As such, the current state of tool validation, for the most part, isn't so much a methodology as it is a myth-odology. Obviously, this isn't associated with testing and validation processes such as those used by NIST and other organizations, and applies more to individual analysts.

There are tools out there right now that are being recommended as being THE tool for parsing a particular artifact or set of artifacts. The tools are, in fact, very good at what they do, but the fact is that some of them do not parse all of the data structures available within the set of artifacts, nor do they identify the fact that they're missing these structures in their output. I'm aware of analysts who, in some cases, have stated that the fact that the tool doesn't parse and display specific artifacts isn't an issue for them, because the tool showed them what they were looking for. I think what's happening is that someone will run a tool against a data set, see a lot of data in the output, and deem it "good". They may then run another tool against the same data set, see different output, and deem one of the tools "not good" or at the very least, "questionable". What I don't think is happening is that analysts are testing the tools against the data structures themselves, viewing the data itself as a 'blob' and relying on the tools to provide that layer of abstraction I mentioned in my previous post.

Consider the parsing of shell items, and shell item ID lists. These artifacts abound on Windows systems, more so as the versions of Windows increase. One place that they've existed for some time is in the Windows shortcuts (aka, LNK files). Some of the tools that we've used for years parse both the headers and LinkInfo blocks of these files, but it's only been in the past 12 - 18 months or so that tools have parsed the shell item ID lists. Why is this important? These blog posts do a great job of explaining why...give them a read. Another reason is that over the past year or so, I've run across several LNK files that consisted solely of the header and the shell item ID list...there was no LinkInfo block to parse. As such, some of the tools that were available at the time would simply return blank output.

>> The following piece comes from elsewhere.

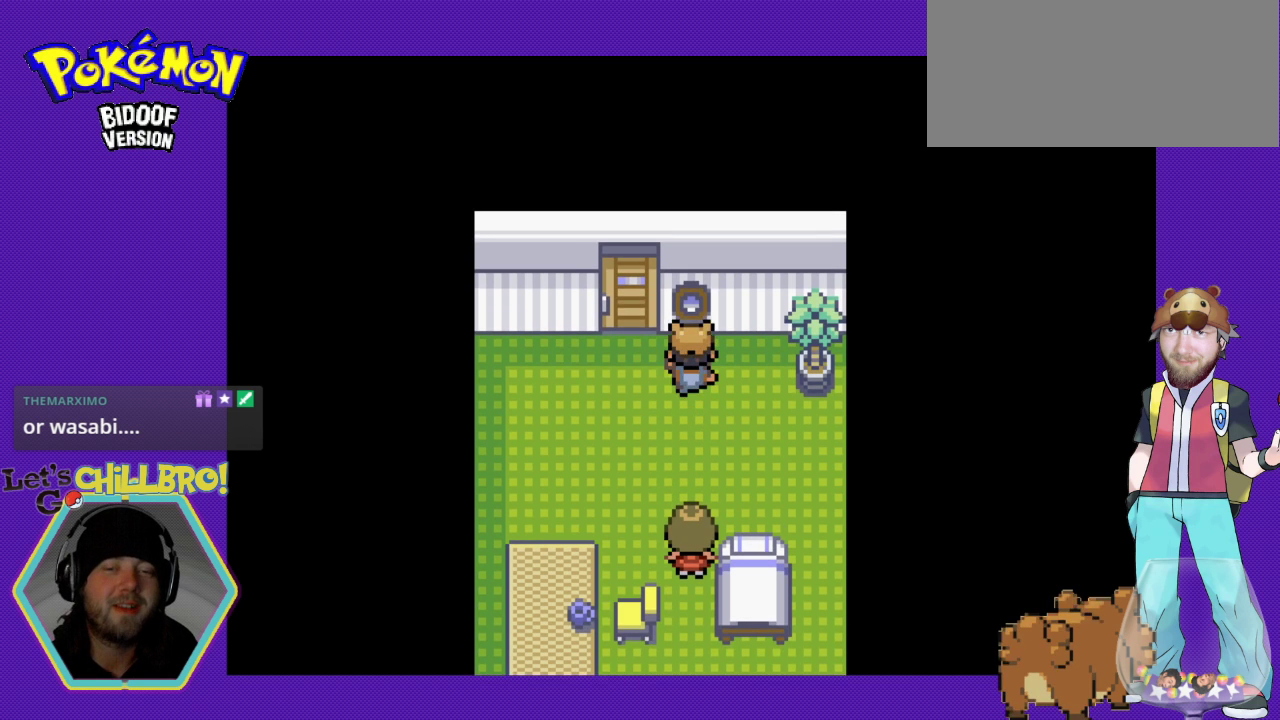
{"buttons": ["DPAD_UP"], "events": [[100, "DPAD_LEFT", "down"], [100, "DPAD_UP", "up"], [333, "DPAD_LEFT", "up"], [333, "DPAD_UP", "down"]]}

There is also the issue of understanding how a tool performs it's function. Let's take a look at the XP Event Log example again. Tools that use the MS API for parsing these files are likely going to return the "corrupted file" message that we're all used to seeing, but tools that parse the files on a binary level, going record-by-record, will likely work just fine.

Another myth or misconception that is seen too often is that the quality of the tool is determined by how much space the output consumes. This simply is not the case. Again, consider the shell item ID lists in LNK files. Some of the structures that make up these lists contain time stamps, and a number of tools display the time stamps. What do these time stamps mean? How are they generated/produced? Perhaps equally important is the question, what format are the time stamps saved in? As it turns out, the time stamps are DOSDate format, consuming 32-bits and having a 2 second granularity. On NTFS systems, a folder entry (that leads to the target file) that appears in the shell item ID list will have a 64-bit FILETIME time stamp converted to a 32-bit DOSDate time stamp, with a corresponding loss in granularity. As such, it's important to not only understand the data structure and its various elements, but also the context of those structure elements. As such, if one tool lists all of the elements of the component data structures, and another does not, is the second tool any less valid or correct?

Returning to the subject of data structures, does this mean that every analyst must know and understand the details for every available data structure on, say, a Windows system? No, not at all...that's simply not realistic. The answer, IMHO, is that analysts need to engage. If you're unclear about something, ask. If you need a reference, ask someone. There are some great structure references posted on the ForensicsWiki, including those posted by Joachim Metz, but I think that far too few analysts use that site as a resource. By sharing what we know, and coupling that with what we need to know, we can approach a better method for validating the tools and methodologies that we use.